Anxiety and depression are widespread mental health issues in our society. They often occur together and can increase the risk of developing other mental and physical health problems.
Researchers are using neuroimaging studies to better understand the underlying causes of these disorders. However, most studies have not taken into account the presence of both anxiety and depressive symptoms in individuals.
A recent study published in the Journal of Psychiatric Research set out to identify common and specific neural patterns associated with depression and anxiety symptoms. The researchers utilized the UK Biobank, which is the largest repository of neuroimaging data.
The researchers, lead by Jiangyun Hou of the University of Amsterdam, examined data from more than 20,000 individuals. The participants were categorized into four distinct groups: individuals with current anxiety symptoms, current depressive symptoms, combined anxiety and depressive symptoms, and non-symptomatic controls.
The researchers analyzed the data using a technique called amplitude of low-frequency fluctuations (ALFF), which measures neural activity in specific brain regions. It assesses the intensity or strength of spontaneous low-frequency fluctuations in the brain’s blood oxygen level-dependent (BOLD) signal.
ALFF analysis provides insights into the functional connectivity and organization of the brain, as well as potential alterations in neural activity related to various neurological and psychiatric conditions.
Hou and her colleagues found that the brain activity during rest was different in individuals with anxiety symptoms compared to those without any symptoms.

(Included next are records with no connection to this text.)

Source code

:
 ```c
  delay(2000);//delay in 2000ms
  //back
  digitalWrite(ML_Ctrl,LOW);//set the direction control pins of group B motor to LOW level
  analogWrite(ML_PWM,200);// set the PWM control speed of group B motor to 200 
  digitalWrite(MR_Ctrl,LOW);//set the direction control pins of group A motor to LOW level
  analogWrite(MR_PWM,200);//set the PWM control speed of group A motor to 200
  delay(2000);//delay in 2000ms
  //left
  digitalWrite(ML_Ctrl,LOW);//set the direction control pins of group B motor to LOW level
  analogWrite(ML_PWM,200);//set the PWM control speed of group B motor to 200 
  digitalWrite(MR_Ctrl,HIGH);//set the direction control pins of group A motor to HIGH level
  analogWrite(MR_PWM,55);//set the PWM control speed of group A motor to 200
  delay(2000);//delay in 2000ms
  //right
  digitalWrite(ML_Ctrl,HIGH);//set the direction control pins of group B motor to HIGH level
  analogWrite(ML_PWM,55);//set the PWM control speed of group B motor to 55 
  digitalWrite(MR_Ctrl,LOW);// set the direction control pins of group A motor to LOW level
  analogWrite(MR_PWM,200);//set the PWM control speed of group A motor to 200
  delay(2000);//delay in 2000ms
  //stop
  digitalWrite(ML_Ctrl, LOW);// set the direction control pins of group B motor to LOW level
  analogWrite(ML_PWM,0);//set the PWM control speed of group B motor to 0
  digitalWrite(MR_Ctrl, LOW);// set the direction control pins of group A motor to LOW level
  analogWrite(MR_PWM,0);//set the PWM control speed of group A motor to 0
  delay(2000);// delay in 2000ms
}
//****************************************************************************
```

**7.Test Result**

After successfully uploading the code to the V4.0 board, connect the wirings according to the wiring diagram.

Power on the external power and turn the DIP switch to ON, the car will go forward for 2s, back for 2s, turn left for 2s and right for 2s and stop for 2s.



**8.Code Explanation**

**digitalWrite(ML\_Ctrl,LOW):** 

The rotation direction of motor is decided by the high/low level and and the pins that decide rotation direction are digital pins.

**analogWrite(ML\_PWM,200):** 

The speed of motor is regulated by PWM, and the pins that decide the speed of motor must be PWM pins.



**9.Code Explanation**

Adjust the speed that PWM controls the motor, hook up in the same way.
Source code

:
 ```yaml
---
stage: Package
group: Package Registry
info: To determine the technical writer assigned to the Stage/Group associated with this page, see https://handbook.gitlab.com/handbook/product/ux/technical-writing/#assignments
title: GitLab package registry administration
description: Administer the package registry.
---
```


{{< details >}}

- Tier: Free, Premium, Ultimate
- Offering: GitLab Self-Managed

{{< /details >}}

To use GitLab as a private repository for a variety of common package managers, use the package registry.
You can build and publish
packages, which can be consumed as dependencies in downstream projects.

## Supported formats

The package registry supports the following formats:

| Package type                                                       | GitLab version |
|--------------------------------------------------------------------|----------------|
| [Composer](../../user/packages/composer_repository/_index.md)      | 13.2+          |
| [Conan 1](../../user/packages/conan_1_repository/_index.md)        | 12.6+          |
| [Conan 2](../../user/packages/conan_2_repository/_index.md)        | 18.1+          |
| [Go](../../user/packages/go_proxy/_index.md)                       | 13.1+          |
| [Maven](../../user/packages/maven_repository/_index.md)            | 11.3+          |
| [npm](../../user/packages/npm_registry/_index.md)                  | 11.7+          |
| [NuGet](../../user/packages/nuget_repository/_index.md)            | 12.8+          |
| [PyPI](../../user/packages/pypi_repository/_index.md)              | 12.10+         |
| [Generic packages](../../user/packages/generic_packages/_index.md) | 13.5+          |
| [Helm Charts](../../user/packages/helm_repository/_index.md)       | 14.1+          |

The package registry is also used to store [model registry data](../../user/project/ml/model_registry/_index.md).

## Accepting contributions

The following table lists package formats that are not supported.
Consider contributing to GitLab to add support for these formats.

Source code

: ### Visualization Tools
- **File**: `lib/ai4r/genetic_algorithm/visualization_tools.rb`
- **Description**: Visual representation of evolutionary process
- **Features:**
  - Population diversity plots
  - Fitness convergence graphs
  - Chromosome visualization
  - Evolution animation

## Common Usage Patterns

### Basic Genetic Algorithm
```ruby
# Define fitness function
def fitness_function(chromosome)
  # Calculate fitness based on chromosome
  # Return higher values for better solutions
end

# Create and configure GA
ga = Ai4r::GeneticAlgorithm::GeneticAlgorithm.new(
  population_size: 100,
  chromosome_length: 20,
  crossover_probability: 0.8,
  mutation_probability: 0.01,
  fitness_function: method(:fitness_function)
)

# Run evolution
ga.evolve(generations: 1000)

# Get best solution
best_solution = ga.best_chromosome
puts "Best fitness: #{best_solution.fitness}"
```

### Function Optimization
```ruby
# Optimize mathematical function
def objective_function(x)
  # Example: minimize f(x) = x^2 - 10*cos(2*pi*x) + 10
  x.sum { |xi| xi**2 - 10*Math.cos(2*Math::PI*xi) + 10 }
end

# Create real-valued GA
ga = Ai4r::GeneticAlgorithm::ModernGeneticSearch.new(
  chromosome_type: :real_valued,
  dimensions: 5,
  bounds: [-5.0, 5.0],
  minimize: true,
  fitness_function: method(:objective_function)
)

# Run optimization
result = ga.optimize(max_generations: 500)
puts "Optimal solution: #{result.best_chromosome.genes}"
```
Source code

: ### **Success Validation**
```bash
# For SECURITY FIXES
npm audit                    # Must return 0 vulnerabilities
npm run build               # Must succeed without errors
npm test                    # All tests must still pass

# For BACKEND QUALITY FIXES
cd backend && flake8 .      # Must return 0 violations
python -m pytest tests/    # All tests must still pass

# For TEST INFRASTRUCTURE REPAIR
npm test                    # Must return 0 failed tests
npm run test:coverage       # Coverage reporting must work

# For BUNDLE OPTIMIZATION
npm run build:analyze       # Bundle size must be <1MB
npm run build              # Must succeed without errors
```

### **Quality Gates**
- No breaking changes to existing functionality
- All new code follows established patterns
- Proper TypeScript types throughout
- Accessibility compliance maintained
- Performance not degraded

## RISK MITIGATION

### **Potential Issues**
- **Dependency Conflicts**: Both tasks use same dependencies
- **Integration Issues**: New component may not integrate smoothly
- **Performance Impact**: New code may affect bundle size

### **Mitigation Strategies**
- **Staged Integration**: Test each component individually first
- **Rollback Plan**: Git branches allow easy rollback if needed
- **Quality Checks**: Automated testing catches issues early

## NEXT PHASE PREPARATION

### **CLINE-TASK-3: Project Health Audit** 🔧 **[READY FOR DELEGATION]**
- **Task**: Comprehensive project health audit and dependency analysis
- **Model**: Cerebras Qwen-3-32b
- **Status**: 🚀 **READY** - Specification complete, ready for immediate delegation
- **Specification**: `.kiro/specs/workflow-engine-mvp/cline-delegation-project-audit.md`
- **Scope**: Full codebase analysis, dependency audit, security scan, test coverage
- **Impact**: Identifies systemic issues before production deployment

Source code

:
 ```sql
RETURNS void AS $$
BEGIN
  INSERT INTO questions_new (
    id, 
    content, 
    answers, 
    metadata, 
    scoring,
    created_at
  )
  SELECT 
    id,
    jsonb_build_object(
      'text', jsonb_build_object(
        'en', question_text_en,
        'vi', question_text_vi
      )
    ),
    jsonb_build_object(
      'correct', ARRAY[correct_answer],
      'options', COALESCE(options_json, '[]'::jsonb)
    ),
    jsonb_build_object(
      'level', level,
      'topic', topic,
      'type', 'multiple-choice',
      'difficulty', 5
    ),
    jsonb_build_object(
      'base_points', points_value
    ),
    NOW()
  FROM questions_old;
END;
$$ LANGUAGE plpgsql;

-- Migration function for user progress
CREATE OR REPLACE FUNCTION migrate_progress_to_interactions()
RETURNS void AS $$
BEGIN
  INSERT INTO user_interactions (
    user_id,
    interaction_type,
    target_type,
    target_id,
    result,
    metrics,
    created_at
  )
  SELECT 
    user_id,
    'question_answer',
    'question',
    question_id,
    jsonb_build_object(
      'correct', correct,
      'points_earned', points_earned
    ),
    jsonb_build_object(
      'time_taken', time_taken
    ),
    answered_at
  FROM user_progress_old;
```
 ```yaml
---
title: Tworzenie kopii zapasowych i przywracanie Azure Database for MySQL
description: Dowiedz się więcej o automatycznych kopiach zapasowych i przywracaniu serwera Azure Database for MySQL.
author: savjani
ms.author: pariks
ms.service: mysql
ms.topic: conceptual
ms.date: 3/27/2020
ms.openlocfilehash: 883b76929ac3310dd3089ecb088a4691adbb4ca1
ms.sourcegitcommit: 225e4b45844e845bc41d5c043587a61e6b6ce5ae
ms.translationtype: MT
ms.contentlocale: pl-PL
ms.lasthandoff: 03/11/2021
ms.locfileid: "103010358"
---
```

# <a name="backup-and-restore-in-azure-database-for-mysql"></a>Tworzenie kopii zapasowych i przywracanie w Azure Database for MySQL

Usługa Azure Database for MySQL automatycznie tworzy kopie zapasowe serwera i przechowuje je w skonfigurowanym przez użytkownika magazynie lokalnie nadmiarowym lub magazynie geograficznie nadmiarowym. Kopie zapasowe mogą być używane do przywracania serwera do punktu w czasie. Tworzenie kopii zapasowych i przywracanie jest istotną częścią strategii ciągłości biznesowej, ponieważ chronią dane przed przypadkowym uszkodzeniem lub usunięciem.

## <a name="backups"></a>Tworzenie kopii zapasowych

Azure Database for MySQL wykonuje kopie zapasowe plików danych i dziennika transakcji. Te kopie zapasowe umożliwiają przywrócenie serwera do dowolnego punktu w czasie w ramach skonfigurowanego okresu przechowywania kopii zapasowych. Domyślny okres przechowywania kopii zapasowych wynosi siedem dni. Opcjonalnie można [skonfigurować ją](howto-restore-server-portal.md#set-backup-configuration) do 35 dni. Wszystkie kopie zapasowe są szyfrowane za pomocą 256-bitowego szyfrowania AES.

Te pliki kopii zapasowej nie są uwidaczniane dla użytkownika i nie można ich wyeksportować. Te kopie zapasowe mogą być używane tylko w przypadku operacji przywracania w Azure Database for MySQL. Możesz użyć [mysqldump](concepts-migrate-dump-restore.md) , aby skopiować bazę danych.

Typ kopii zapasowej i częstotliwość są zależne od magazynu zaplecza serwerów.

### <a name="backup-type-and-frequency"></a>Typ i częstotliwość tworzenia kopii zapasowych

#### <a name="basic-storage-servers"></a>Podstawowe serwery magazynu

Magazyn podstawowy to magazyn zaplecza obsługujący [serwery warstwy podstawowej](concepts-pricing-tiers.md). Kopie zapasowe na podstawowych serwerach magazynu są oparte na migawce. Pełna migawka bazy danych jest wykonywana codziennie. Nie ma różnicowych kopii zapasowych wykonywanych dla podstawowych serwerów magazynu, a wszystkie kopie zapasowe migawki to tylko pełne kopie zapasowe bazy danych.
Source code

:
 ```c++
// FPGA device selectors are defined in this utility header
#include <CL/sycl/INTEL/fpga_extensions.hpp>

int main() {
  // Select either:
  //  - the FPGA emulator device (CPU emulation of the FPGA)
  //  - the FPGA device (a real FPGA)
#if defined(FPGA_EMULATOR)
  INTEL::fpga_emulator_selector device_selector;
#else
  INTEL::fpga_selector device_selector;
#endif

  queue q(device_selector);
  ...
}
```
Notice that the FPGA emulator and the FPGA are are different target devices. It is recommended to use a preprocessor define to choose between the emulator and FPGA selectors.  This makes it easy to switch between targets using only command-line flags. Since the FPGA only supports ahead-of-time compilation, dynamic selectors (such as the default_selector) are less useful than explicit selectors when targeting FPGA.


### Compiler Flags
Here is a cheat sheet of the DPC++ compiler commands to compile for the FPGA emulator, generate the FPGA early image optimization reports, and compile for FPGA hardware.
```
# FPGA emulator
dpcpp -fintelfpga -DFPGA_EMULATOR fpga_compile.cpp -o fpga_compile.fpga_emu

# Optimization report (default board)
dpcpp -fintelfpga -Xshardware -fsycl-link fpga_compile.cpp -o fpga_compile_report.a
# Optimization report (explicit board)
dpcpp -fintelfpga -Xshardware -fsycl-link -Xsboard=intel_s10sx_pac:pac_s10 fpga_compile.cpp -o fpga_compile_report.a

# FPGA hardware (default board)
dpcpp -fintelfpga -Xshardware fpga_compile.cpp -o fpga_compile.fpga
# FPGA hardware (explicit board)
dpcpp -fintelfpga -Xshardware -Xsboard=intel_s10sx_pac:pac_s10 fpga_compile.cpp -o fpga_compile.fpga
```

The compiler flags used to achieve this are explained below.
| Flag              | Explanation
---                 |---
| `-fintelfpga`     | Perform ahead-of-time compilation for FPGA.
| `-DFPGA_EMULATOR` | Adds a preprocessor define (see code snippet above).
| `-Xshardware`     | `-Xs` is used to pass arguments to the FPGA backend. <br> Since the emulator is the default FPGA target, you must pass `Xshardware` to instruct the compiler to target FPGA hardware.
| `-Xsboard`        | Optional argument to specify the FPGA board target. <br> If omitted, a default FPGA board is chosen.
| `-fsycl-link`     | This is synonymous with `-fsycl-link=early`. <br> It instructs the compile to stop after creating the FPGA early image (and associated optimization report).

Specifically, the individuals with anxiety symptoms showed increased ALFF in various regions of the brain, including the midbrain, pons, striatum, thalamus, and hippocampus. These regions are known to be involved in anxiety-related behaviors and the regulation of emotions.
On the other hand, the researchers did not find significant differences in ALFF in individuals with depressive symptoms compared to those without any symptoms. This suggests that the altered brain activity during rest is more closely associated with anxiety symptoms rather than depressive symptoms.
These findings provide valuable insights into the neural differences between anxiety and depressive symptoms. They suggest that there are distinct patterns of brain activity in individuals with anxiety symptoms, while no significant differences were found in individuals with depressive symptoms alone. However, more research is needed to fully understand the complex relationship between anxiety, depression, and brain function.
The study, “Increased subcortical brain activity in anxious but not depressed individuals“, was authored by Jiangyun Hou, Shu Liu, and Guido van Wingen.